■ The problem
Wherever the string "coaching" appears in the entries below, return the line that holds it.

Records from a dataset
§ §

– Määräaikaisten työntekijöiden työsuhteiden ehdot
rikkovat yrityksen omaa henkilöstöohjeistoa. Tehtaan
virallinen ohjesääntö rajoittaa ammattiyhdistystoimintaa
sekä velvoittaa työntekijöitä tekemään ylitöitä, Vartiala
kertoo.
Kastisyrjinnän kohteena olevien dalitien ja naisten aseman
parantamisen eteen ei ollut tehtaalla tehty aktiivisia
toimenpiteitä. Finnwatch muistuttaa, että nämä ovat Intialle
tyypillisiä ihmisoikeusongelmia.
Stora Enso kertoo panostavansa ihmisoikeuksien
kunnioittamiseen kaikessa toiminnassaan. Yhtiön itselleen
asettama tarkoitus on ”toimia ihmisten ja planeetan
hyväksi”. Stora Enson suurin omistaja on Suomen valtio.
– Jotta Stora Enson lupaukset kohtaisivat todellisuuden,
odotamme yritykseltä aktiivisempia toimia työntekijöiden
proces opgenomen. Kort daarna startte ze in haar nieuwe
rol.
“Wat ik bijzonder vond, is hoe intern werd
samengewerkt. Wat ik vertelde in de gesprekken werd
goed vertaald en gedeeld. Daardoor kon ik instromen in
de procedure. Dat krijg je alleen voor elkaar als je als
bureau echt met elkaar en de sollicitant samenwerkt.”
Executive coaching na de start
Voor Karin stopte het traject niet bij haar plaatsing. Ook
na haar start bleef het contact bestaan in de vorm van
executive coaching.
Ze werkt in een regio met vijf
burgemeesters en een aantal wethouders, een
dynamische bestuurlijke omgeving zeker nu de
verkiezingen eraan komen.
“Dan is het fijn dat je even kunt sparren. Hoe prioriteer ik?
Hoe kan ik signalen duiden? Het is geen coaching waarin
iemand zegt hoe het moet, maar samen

§ §

■ Result for this task
Executive coaching na de start
executive coaching.
Hoe kan ik signalen duiden? Het is geen coaching waarin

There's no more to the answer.